Autoverbot

Stau in Salzburg

Stau in Salzburg | Foto: Karl Traintinger, dorfbild.at

Kein Touristenverkehr mehr in der Salzburger Altstadt! Die Stadtregierung beschließt eine „Zona a Traffico Limitato“ nach italienischem Vorbild. Eine gute Sache für die Salzburgerinnen und Salzburger.

So Wochenkommentar

Von Manuel Prodinger

Salzburgs Bürgermeister Bernhard Auinger (SPÖ) verkündete eine Zone mit beschränktem Verkehr in der Innenstadt zwischen Juli und August.

Diese umfasst im Stadtkern die Salzachkais, die Staatsbrücke und das Neutor. Autos mit den Kennzeichen Salzburg, Salzburg Land, Hallein sowie Berchtesgaden, Bad Reichenhall und Laufen sind von dieser Regelung ausgenommen. Auch für Hotelgäste der Stadt, Lieferanten, Beschäftigte, Taxis und Menschen mit Behinderung gilt die Regelung nicht.

Für alle anderen heißt es: „Raus an den Stadtrand und dort bequem auf die öffentlichen Verkehrsmittel umsteigen.“ Laut Auinger stehen dort rund 4.300 Stellplätze für nur 7,50 € pro Tag bereit. Mit dem Parkticket können pro Pkw bis zu fünf Personen auch gleich mit den Öffis fahren. Die Polizei führt Kontrollen durch. Sobald auf Bundesebene die Straßenverkehrsordnung entsprechend novelliert ist, soll es auch kameraunterstützte Zufahrtskontrollen geben.

Die Verkehrsberuhigung ist wichtig und ein Schutz der Salzburgerinnen und Salzburger. Italienische Städte wie Rom, Florenz oder Verona zeigen, wie sinnvoll solche verkehrsbeschränkten Zonen sind. Nichtsdestotrotz ist der Ärger in den nicht von der Regelung ausgenommenen Bezirken des Landes Salzburg verständlich, etwa weil es für deren Bewohnerinnen und Bewohner keine Ausnahmen gibt.

QUELLDATEN |

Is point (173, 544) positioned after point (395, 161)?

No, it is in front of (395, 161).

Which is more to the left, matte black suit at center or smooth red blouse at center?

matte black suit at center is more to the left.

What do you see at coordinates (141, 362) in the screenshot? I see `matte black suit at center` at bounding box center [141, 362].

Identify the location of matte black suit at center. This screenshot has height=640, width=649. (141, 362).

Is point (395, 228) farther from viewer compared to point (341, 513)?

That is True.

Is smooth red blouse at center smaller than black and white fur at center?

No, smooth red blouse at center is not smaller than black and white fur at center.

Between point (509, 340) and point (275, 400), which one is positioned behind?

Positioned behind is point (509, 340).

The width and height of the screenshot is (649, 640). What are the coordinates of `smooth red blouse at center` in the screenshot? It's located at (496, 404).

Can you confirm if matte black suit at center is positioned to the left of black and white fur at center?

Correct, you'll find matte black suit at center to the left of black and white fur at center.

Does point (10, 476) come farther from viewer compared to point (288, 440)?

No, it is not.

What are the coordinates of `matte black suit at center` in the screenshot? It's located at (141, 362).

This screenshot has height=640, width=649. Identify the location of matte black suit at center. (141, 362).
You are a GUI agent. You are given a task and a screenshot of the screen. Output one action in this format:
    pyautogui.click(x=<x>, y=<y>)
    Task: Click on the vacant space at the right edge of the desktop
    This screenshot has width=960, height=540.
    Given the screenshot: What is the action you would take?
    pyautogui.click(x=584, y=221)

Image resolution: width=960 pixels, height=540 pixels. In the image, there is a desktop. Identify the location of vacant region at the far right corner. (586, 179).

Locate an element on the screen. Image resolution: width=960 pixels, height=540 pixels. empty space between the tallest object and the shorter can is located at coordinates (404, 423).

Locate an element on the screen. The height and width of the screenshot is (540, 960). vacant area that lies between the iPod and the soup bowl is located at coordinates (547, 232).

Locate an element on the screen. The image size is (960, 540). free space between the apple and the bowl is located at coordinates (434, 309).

AUFGABENDETAILS |
Zähle alle Kennzeichen auf, deren Autos laut Lesetext von der Verkehrsbeschränkung ausgenommen sind. Die Daten sind eigenständiges Material und haben mit dem Lesetext nichts zu tun.

ANTWORT |
Salzburg, Salzburg Land, Hallein, Berchtesgaden, Bad Reichenhall, Laufen